Adult R. arenarum females and males were collected in a pristine environment at Los Barreales Lake (S38.45344 W68.72918) during the breeding (spring) season and maintained in an outdoor terrarium. All efforts were made to minimise the stress and suffering of animals according to the recommended standards of the American Society of Ichthyologists and Herpetologists (ASIH) in Guidelines for the Use of Live Amphibians and Reptiles in Field Research (http://www.asih.org/pubs/). An ad hoc Committee of the Centre for Research in Environmental Toxicology and Agrobiotechnology of Comahue (CITAAC, http://citaac.uncoma.edu.ar), which currently reviews and approves the projects that require the use of laboratory and field animals, approved the Rhinella arenarum project. Also, the collection guide of field specimens and their use in our projects were presented and approved by the Environment Bureau of the Province of Neuquén through the Applied Ecology Center of Neuquén, Argentina. Embryos were obtained by in vitro fertilisation and developed until complete operculum stage (Stage 25, according to Del Conte and Sirlin18) as described before5.

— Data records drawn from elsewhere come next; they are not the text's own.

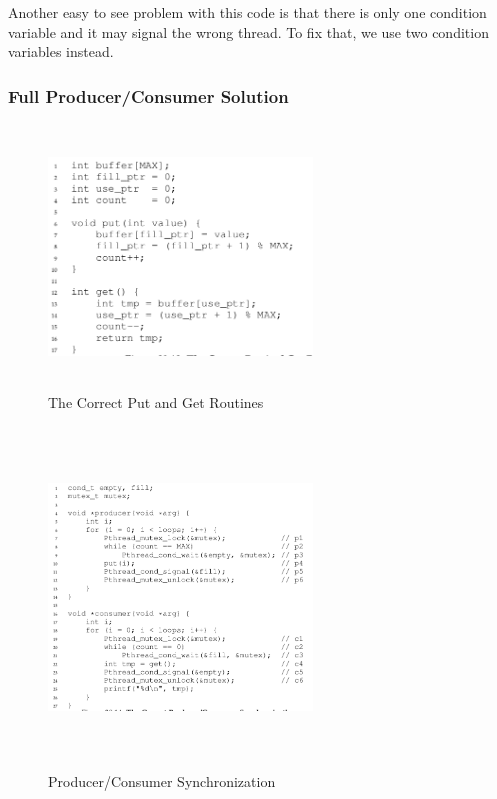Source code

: Another easy to see problem with this code is that there is only one condition
variable and it may signal the wrong thread. To fix that, we use two condition
variables instead.

\subsubsection{Full Producer/Consumer Solution}

\begin{figure}[h!]
    \begin{center}
        \includegraphics[width=7cm, height=7cm]{img/3013.png}
        \caption{The Correct Put and Get Routines}
    \end{center}
\end{figure}

\begin{figure}[h!]
    \begin{center}
        \includegraphics[width=7cm, height=9cm]{img/3014.png}
        \caption{Producer/Consumer Synchronization}
    \end{center}
\end{figure}

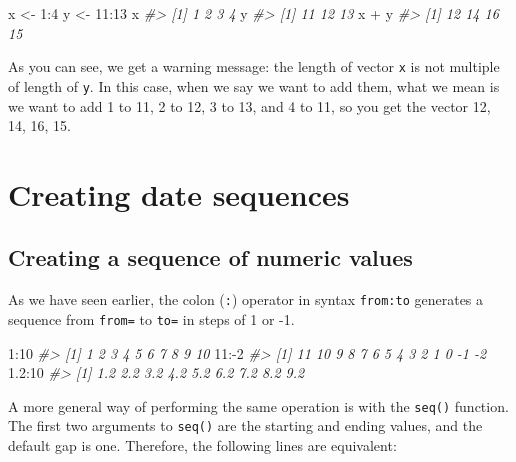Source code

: \documentclass[
]{book}
\newenvironment{Shaded}{\begin{snugshade}}{\end{snugshade}}
\newcommand{\CommentTok}[1]{\textcolor[rgb]{0.56,0.35,0.01}{\textit{#1}}}
\newcommand{\DecValTok}[1]{\textcolor[rgb]{0.00,0.00,0.81}{#1}}
\newcommand{\FloatTok}[1]{\textcolor[rgb]{0.00,0.00,0.81}{#1}}
\newcommand{\NormalTok}[1]{#1}
\newcommand{\OtherTok}[1]{\textcolor[rgb]{0.56,0.35,0.01}{#1}}
\newcommand{\SpecialCharTok}[1]{\textcolor[rgb]{0.00,0.00,0.00}{#1}}
\begin{document}
\begin{Shaded}
\begin{Highlighting}[]
\NormalTok{x }\OtherTok{\textless{}{-}} \DecValTok{1}\SpecialCharTok{:}\DecValTok{4}
\NormalTok{y }\OtherTok{\textless{}{-}} \DecValTok{11}\SpecialCharTok{:}\DecValTok{13}
\NormalTok{x}
\CommentTok{\#\textgreater{} [1] 1 2 3 4}
\NormalTok{y}
\CommentTok{\#\textgreater{} [1] 11 12 13}
\NormalTok{x }\SpecialCharTok{+}\NormalTok{ y}
\CommentTok{\#\textgreater{} [1] 12 14 16 15}
\end{Highlighting}
\end{Shaded}

As you can see, we get a warning message: the length of vector \texttt{x} is not multiple of length of \texttt{y}. In this case, when we say we want to add them, what we mean is we want to add 1 to 11, 2 to 12, 3 to 13, and 4 to 11, so you get the vector 12, 14, 16, 15.

\hypertarget{creating-date-sequences}{%
\section{Creating date sequences}\label{creating-date-sequences}}

\hypertarget{creating-a-sequence-of-numeric-values}{%
\subsection{Creating a sequence of numeric values}\label{creating-a-sequence-of-numeric-values}}

As we have seen earlier, the colon (\texttt{:}) operator in syntax \texttt{from:to} generates a sequence from \texttt{from=} to \texttt{to=} in steps of 1 or -1.

\begin{Shaded}
\begin{Highlighting}[]
\DecValTok{1}\SpecialCharTok{:}\DecValTok{10}
\CommentTok{\#\textgreater{}  [1]  1  2  3  4  5  6  7  8  9 10}
\DecValTok{11}\SpecialCharTok{:{-}}\DecValTok{2}
\CommentTok{\#\textgreater{}  [1] 11 10  9  8  7  6  5  4  3  2  1  0 {-}1 {-}2}
\FloatTok{1.2}\SpecialCharTok{:}\DecValTok{10}
\CommentTok{\#\textgreater{} [1] 1.2 2.2 3.2 4.2 5.2 6.2 7.2 8.2 9.2}
\end{Highlighting}
\end{Shaded}

A more general way of performing the same operation is with the \texttt{seq()} function. The first two arguments to \texttt{seq()} are the starting and
ending values, and the default gap is one. Therefore, the following lines are equivalent:
\end{document}
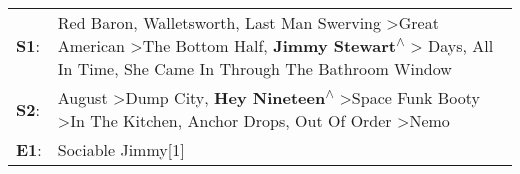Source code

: \begin{supertabular}{p{0.03\textwidth}p{0.92\textwidth}}
 \textbf{S1}:  &  Red Baron\textsuperscript{}, \enspace Walletsworth\textsuperscript{}, \enspace Last Man Swerving\textsuperscript{} \textgreater \enspace Great American\textsuperscript{} \textgreater \enspace The Bottom Half\textsuperscript{}, \enspace \textbf{Jimmy Stewart\textsuperscript{$\wedge$}} \textgreater {} Days\textsuperscript{}, \enspace All In Time\textsuperscript{}, \enspace She Came In Through The Bathroom Window\textsuperscript{}  \enspace  \\
 \textbf{S2}:  &                                                                       August\textsuperscript{} \textgreater \enspace Dump City\textsuperscript{}, \enspace \textbf{Hey Nineteen\textsuperscript{$\wedge$}} \textgreater \enspace Space Funk Booty\textsuperscript{} \textgreater \enspace In The Kitchen\textsuperscript{}, \enspace Anchor Drops\textsuperscript{}, \enspace Out Of Order\textsuperscript{} \textgreater \enspace Nemo\textsuperscript{}  \enspace  \\
 \textbf{E1}:  &                                                                                                                                                                                                                                                                                                                                                                                                                       Sociable Jimmy[1]\textsuperscript{}  \enspace  \\
\end{supertabular}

RNA extraction, cDNA library generation and massively parallel sequencing

For deep transcriptome sequencing, R. arenarum larvae were grown in 10 different glass receptacles. From each receptacle, fifteen random larvae were randomly collected and pooled in a tube containing RNAlater® solution (Thermo Fisher Scientific Inc.) (15 larvae/1 tube/1 sample). Then, total RNA of each sample was extracted using the Thermo Scientific GeneJET RNA Purification Kit (Thermo Fisher Scientific Inc.). RNA quantity and quality were evaluated using Agilent RNA 6000 Pico Kit in a 2100 Bioanalyzer (Agilent Technologies). All samples presented an optimal condition [RNA Integrity Number (RIN) > 8]51. The cDNA library for transcriptome analysis was prepared using the TruSeq® RNA v2 kit (Illumina, San Diego, CA, USA). Briefly, mRNA enrichment was carried out from 1 µg of total RNA using oligo dT magnetic beads, followed by chemical fragmentation of the purified mRNA into small pieces, double-stranded cDNA synthesis, end repair, and adenylation processes. Finally, adaptor ligation and enrichment were carried out by PCR. The ten library samples were normalised to 10 nM cDNA and were sequenced in a line of Hiseq. 1500 Illumina, generating non-strand specific “paired-ends” (PE) 2 × 100 bp readings.